TASK DATA: Begin
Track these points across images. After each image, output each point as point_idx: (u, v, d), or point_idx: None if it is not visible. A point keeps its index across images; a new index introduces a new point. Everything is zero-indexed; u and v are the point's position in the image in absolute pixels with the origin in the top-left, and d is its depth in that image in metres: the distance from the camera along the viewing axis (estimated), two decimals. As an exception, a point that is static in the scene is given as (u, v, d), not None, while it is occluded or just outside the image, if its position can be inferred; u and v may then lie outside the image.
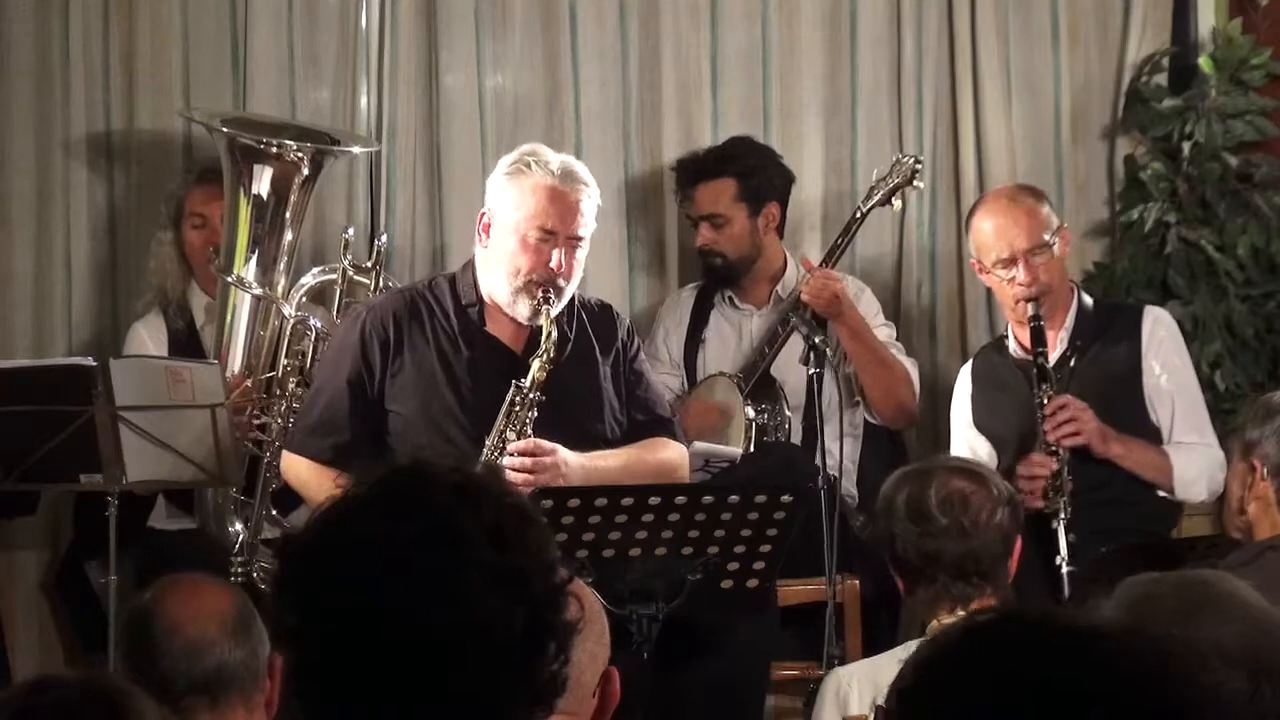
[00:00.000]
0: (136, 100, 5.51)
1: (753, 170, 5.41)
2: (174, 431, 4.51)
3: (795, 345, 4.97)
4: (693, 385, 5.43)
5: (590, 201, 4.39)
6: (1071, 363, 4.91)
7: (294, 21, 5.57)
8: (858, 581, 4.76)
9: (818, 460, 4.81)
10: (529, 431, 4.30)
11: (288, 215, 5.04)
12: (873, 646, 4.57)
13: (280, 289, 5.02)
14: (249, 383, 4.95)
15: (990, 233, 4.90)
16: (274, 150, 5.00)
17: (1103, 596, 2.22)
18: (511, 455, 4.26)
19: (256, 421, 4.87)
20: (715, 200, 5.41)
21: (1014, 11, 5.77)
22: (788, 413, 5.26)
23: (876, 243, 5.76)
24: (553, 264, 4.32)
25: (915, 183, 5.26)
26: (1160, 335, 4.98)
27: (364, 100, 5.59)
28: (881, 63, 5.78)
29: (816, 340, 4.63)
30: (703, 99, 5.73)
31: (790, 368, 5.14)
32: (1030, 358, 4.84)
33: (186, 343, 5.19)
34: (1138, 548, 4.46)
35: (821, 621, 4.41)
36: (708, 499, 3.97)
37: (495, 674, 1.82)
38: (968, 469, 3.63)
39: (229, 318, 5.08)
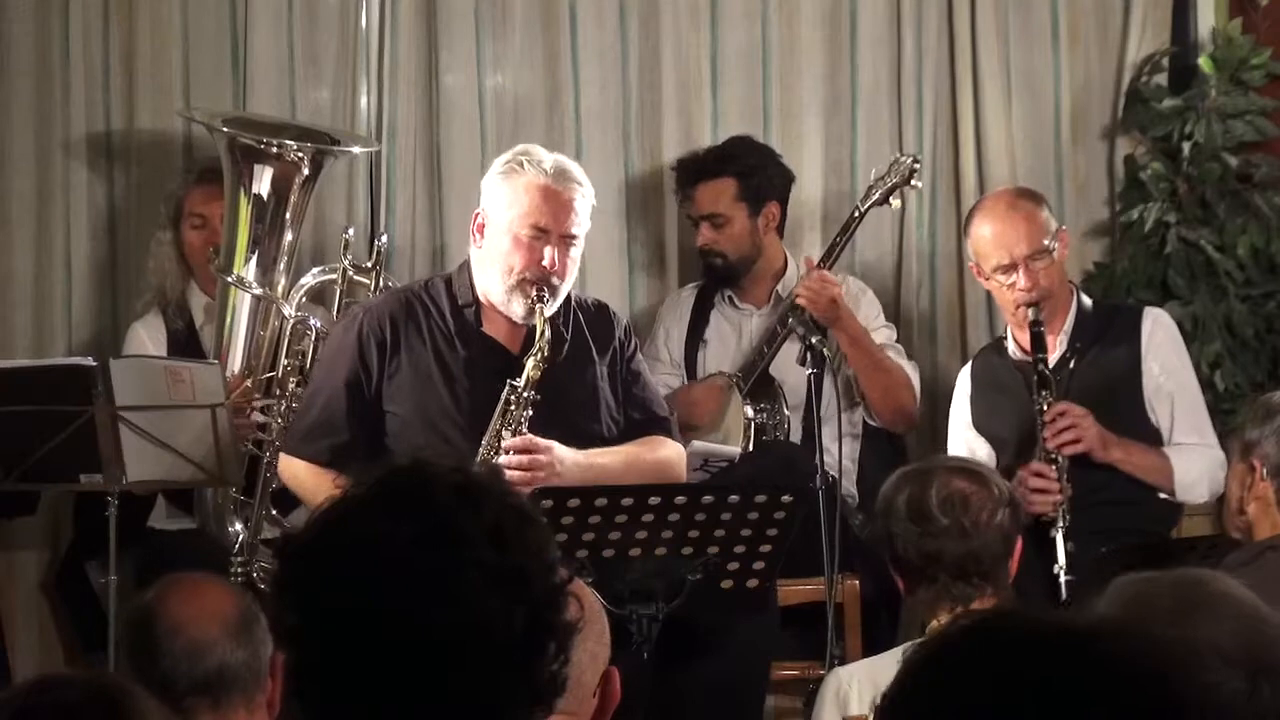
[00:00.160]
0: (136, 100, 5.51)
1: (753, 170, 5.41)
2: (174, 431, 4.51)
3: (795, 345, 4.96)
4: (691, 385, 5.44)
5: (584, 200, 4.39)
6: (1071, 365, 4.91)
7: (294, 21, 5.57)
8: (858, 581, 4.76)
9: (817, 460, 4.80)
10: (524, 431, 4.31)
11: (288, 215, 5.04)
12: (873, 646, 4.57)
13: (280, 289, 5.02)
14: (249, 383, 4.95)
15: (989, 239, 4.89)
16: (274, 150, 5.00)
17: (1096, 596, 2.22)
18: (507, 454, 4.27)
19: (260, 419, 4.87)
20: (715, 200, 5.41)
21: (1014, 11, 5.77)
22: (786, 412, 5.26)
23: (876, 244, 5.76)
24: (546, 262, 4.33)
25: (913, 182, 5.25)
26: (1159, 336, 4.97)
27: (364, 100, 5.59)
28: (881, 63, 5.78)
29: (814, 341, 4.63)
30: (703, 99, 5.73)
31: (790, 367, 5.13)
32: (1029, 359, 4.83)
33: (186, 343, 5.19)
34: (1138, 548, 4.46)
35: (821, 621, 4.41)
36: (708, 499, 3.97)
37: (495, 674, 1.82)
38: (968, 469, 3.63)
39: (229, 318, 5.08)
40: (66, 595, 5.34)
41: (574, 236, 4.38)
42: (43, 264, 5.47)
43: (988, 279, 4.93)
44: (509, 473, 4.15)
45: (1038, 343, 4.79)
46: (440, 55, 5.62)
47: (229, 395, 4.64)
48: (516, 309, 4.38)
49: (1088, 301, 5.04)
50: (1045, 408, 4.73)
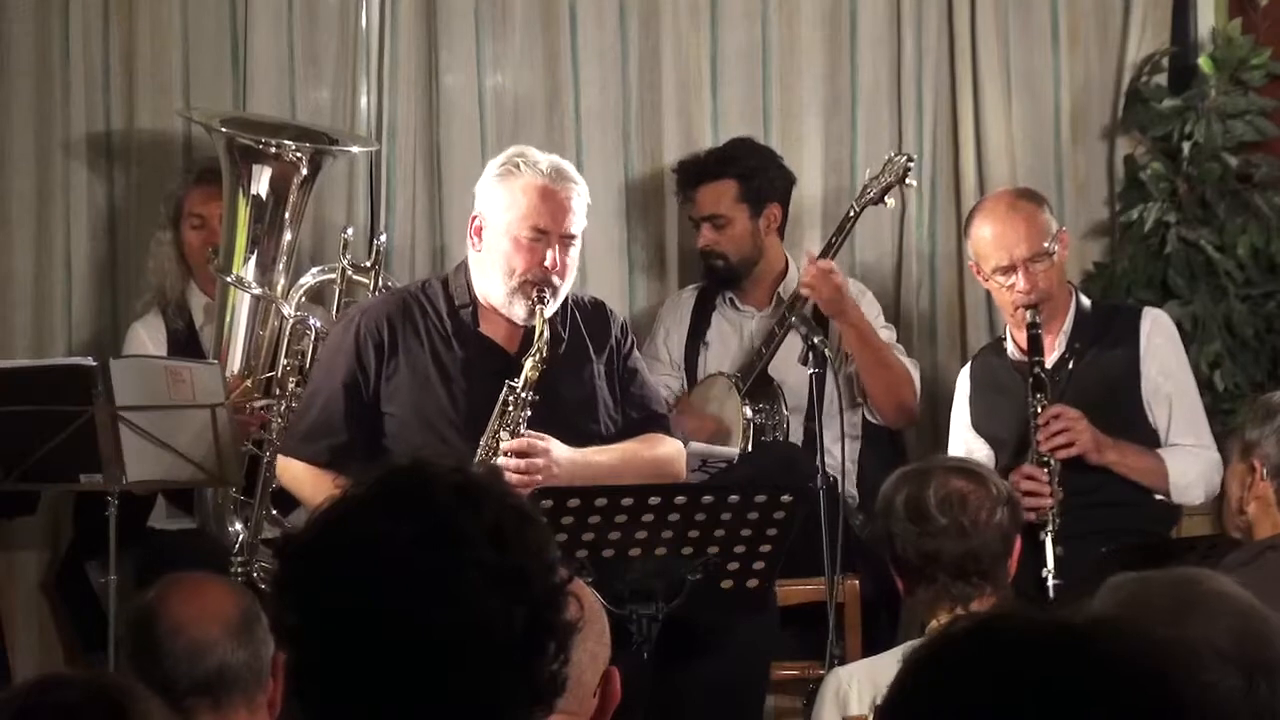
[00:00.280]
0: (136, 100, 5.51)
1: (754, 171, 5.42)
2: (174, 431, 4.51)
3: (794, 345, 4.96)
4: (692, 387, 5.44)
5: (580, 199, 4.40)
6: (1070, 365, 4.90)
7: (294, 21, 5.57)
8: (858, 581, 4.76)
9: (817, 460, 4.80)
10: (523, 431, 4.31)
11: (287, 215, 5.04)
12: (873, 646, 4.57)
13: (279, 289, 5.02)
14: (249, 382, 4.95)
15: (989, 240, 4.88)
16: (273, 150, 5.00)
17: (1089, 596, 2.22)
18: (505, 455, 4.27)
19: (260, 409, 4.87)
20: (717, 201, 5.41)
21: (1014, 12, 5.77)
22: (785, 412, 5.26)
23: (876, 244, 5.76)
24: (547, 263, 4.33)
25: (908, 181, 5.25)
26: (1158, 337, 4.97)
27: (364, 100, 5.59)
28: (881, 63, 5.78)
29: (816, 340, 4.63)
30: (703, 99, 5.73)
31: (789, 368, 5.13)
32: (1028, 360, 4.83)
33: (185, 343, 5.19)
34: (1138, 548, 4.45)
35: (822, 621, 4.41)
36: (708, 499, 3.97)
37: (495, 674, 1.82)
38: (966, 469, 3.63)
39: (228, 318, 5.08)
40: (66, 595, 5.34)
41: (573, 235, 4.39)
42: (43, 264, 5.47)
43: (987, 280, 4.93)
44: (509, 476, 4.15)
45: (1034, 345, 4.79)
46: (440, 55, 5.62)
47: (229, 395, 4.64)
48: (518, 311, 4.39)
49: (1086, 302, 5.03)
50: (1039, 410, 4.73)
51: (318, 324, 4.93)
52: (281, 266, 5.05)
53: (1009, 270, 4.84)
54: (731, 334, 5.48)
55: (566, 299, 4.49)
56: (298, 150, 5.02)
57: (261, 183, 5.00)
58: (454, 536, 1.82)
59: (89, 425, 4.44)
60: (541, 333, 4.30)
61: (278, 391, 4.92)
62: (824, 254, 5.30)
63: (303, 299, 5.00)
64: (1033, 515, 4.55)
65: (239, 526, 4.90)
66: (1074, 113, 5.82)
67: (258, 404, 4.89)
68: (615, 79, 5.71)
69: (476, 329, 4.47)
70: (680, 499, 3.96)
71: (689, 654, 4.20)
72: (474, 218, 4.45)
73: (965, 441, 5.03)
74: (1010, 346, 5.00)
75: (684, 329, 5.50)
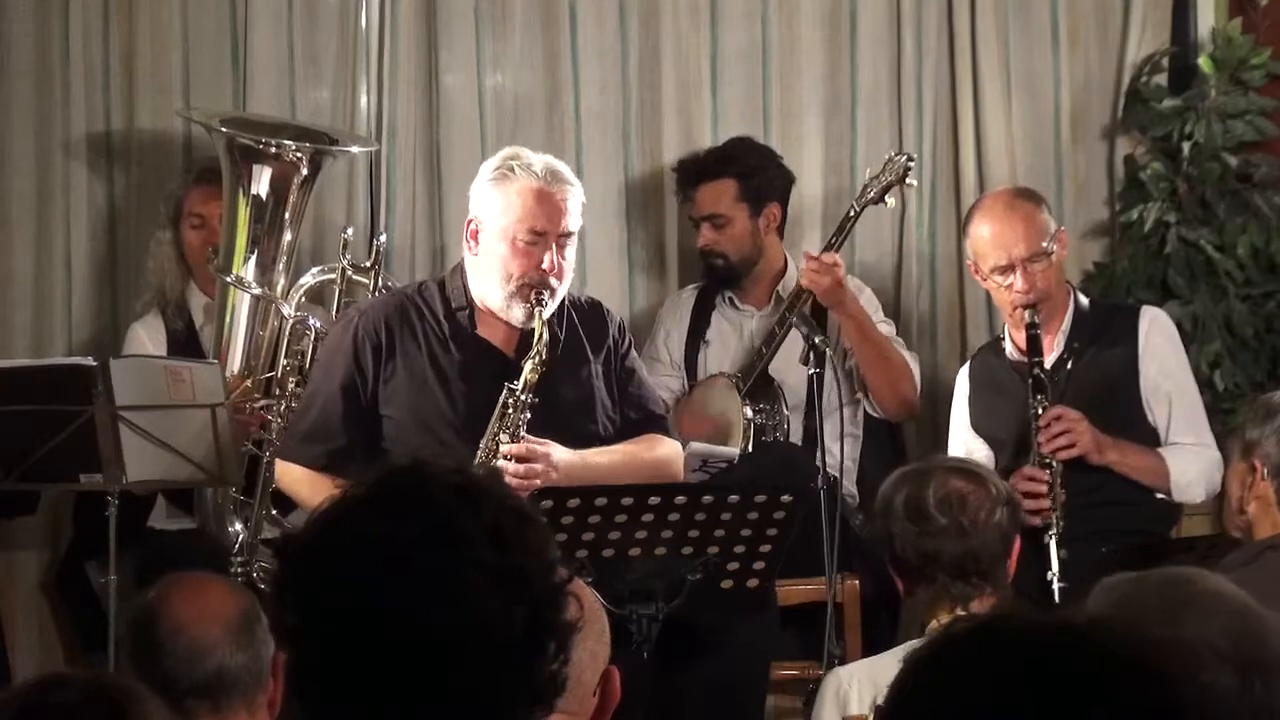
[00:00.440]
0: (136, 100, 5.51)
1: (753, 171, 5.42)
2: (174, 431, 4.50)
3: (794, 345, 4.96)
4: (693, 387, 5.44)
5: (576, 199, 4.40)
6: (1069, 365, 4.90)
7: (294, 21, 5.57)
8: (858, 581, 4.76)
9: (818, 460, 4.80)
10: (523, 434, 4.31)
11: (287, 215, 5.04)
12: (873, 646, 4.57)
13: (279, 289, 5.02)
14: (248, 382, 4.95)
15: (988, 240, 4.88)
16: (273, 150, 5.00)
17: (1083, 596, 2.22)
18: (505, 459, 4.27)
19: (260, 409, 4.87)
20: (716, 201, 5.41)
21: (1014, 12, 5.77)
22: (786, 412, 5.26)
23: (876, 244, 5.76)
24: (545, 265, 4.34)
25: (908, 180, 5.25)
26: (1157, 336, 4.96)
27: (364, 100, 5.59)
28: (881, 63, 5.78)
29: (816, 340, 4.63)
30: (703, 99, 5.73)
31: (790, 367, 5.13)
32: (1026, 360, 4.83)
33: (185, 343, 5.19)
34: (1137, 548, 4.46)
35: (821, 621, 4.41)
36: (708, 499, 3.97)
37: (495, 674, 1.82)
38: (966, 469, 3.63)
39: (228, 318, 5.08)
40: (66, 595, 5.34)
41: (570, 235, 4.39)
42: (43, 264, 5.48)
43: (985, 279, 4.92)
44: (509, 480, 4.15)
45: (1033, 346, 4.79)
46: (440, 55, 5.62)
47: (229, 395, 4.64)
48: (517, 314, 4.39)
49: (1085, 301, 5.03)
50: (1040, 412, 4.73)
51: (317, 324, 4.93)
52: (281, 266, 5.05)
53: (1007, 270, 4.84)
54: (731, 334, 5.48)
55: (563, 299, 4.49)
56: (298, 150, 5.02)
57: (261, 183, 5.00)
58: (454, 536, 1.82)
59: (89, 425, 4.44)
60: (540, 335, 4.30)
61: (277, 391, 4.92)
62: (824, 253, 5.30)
TASK DATA: End
**WHAT THE EXERCISE ASKS:** Copy the material above in full and exactly, skipping pictures.

**WORKED SOLUTION:**
Track these points across images. After each image, output each point as point_idx: (u, v, d), or point_idx: None if it is not visible. A point keeps its index across images; a new index introduces a new point. Everything is zero-indexed; u and v are the point's position in the image in absolute pixels with the origin in the top-left, and d is its depth in that image in metres: the distance from the camera along the viewing axis (estimated), two decimals. As an exception, a point that is static in the scene is given as (u, v, d), not None, while it is occluded or just outside the image, if its position can be inferred; u and v may then lie outside the image.
[00:00.000]
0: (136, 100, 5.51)
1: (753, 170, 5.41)
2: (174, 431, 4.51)
3: (795, 345, 4.97)
4: (693, 385, 5.43)
5: (590, 201, 4.39)
6: (1071, 363, 4.91)
7: (294, 21, 5.57)
8: (858, 581, 4.76)
9: (818, 460, 4.81)
10: (529, 431, 4.30)
11: (288, 215, 5.04)
12: (873, 646, 4.57)
13: (280, 289, 5.02)
14: (249, 383, 4.95)
15: (990, 233, 4.90)
16: (274, 150, 5.00)
17: (1103, 596, 2.22)
18: (511, 455, 4.26)
19: (256, 421, 4.87)
20: (715, 200, 5.41)
21: (1014, 11, 5.77)
22: (788, 413, 5.26)
23: (876, 243, 5.76)
24: (553, 264, 4.32)
25: (915, 183, 5.26)
26: (1160, 335, 4.98)
27: (364, 100, 5.59)
28: (881, 63, 5.78)
29: (816, 340, 4.63)
30: (703, 99, 5.73)
31: (790, 368, 5.14)
32: (1030, 358, 4.84)
33: (186, 343, 5.19)
34: (1138, 548, 4.46)
35: (821, 621, 4.41)
36: (708, 499, 3.97)
37: (495, 674, 1.82)
38: (968, 469, 3.63)
39: (229, 318, 5.08)
[00:00.160]
0: (136, 100, 5.51)
1: (753, 170, 5.41)
2: (174, 431, 4.51)
3: (795, 345, 4.96)
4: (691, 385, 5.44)
5: (584, 200, 4.39)
6: (1071, 365, 4.91)
7: (294, 21, 5.57)
8: (858, 581, 4.76)
9: (817, 460, 4.80)
10: (524, 431, 4.31)
11: (288, 215, 5.04)
12: (873, 646, 4.57)
13: (280, 289, 5.02)
14: (249, 383, 4.95)
15: (989, 239, 4.89)
16: (274, 150, 5.00)
17: (1096, 596, 2.22)
18: (507, 454, 4.27)
19: (260, 419, 4.87)
20: (715, 200, 5.41)
21: (1014, 11, 5.77)
22: (786, 412, 5.26)
23: (876, 244, 5.76)
24: (546, 262, 4.33)
25: (913, 182, 5.25)
26: (1159, 336, 4.97)
27: (364, 100, 5.59)
28: (881, 63, 5.78)
29: (814, 341, 4.63)
30: (703, 99, 5.73)
31: (790, 367, 5.13)
32: (1029, 359, 4.83)
33: (186, 343, 5.19)
34: (1138, 548, 4.46)
35: (821, 621, 4.41)
36: (708, 499, 3.97)
37: (495, 674, 1.82)
38: (968, 469, 3.63)
39: (229, 318, 5.08)
40: (66, 595, 5.34)
41: (574, 236, 4.38)
42: (43, 264, 5.47)
43: (988, 279, 4.93)
44: (509, 473, 4.15)
45: (1038, 343, 4.79)
46: (440, 55, 5.62)
47: (229, 395, 4.64)
48: (516, 309, 4.38)
49: (1088, 301, 5.04)
50: (1045, 408, 4.73)
[00:00.280]
0: (136, 100, 5.51)
1: (754, 171, 5.42)
2: (174, 431, 4.51)
3: (794, 345, 4.96)
4: (692, 387, 5.44)
5: (580, 199, 4.40)
6: (1070, 365, 4.90)
7: (294, 21, 5.57)
8: (858, 581, 4.76)
9: (817, 460, 4.80)
10: (523, 431, 4.31)
11: (287, 215, 5.04)
12: (873, 646, 4.57)
13: (279, 289, 5.02)
14: (249, 382, 4.95)
15: (989, 240, 4.88)
16: (273, 150, 5.00)
17: (1089, 596, 2.22)
18: (505, 455, 4.27)
19: (260, 409, 4.87)
20: (717, 201, 5.41)
21: (1014, 12, 5.77)
22: (785, 412, 5.26)
23: (876, 244, 5.76)
24: (547, 263, 4.33)
25: (908, 181, 5.25)
26: (1158, 337, 4.97)
27: (364, 100, 5.59)
28: (881, 63, 5.78)
29: (816, 340, 4.63)
30: (703, 99, 5.73)
31: (789, 368, 5.13)
32: (1028, 360, 4.83)
33: (185, 343, 5.19)
34: (1138, 548, 4.45)
35: (822, 621, 4.41)
36: (708, 499, 3.97)
37: (495, 674, 1.82)
38: (966, 469, 3.63)
39: (228, 318, 5.08)
40: (66, 595, 5.34)
41: (573, 235, 4.39)
42: (43, 264, 5.47)
43: (987, 280, 4.93)
44: (509, 476, 4.15)
45: (1034, 345, 4.79)
46: (440, 55, 5.62)
47: (229, 395, 4.64)
48: (518, 311, 4.39)
49: (1086, 302, 5.03)
50: (1039, 410, 4.73)
51: (318, 324, 4.93)
52: (281, 266, 5.05)
53: (1009, 270, 4.84)
54: (731, 334, 5.48)
55: (566, 299, 4.49)
56: (298, 150, 5.02)
57: (261, 183, 5.00)
58: (454, 536, 1.82)
59: (89, 425, 4.44)
60: (541, 333, 4.30)
61: (278, 391, 4.92)
62: (824, 254, 5.30)
63: (303, 299, 5.00)
64: (1033, 515, 4.55)
65: (239, 526, 4.90)
66: (1074, 113, 5.82)
67: (258, 404, 4.89)
68: (615, 79, 5.71)
69: (476, 329, 4.47)
70: (680, 499, 3.96)
71: (689, 654, 4.20)
72: (474, 218, 4.45)
73: (965, 441, 5.03)
74: (1010, 346, 5.00)
75: (684, 329, 5.50)
[00:00.440]
0: (136, 100, 5.51)
1: (753, 171, 5.42)
2: (174, 431, 4.50)
3: (794, 345, 4.96)
4: (693, 387, 5.44)
5: (576, 199, 4.40)
6: (1069, 365, 4.90)
7: (294, 21, 5.57)
8: (858, 581, 4.76)
9: (818, 460, 4.80)
10: (523, 434, 4.31)
11: (287, 215, 5.04)
12: (873, 646, 4.57)
13: (279, 289, 5.02)
14: (248, 382, 4.95)
15: (988, 240, 4.88)
16: (273, 150, 5.00)
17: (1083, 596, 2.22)
18: (505, 459, 4.27)
19: (260, 409, 4.87)
20: (716, 201, 5.41)
21: (1014, 12, 5.77)
22: (786, 412, 5.26)
23: (876, 244, 5.76)
24: (545, 265, 4.34)
25: (908, 180, 5.25)
26: (1157, 336, 4.96)
27: (364, 100, 5.59)
28: (881, 63, 5.78)
29: (816, 340, 4.63)
30: (703, 99, 5.73)
31: (790, 367, 5.13)
32: (1026, 360, 4.83)
33: (185, 343, 5.19)
34: (1137, 548, 4.46)
35: (821, 621, 4.41)
36: (708, 499, 3.97)
37: (495, 674, 1.82)
38: (966, 469, 3.63)
39: (228, 318, 5.08)
40: (66, 595, 5.34)
41: (570, 235, 4.39)
42: (43, 264, 5.48)
43: (985, 279, 4.92)
44: (509, 480, 4.15)
45: (1033, 346, 4.79)
46: (440, 55, 5.62)
47: (229, 395, 4.64)
48: (517, 314, 4.39)
49: (1085, 301, 5.03)
50: (1040, 412, 4.73)
51: (317, 324, 4.93)
52: (281, 266, 5.05)
53: (1007, 270, 4.84)
54: (731, 334, 5.48)
55: (563, 299, 4.49)
56: (298, 150, 5.02)
57: (261, 183, 5.00)
58: (454, 536, 1.82)
59: (89, 425, 4.44)
60: (540, 335, 4.30)
61: (277, 391, 4.92)
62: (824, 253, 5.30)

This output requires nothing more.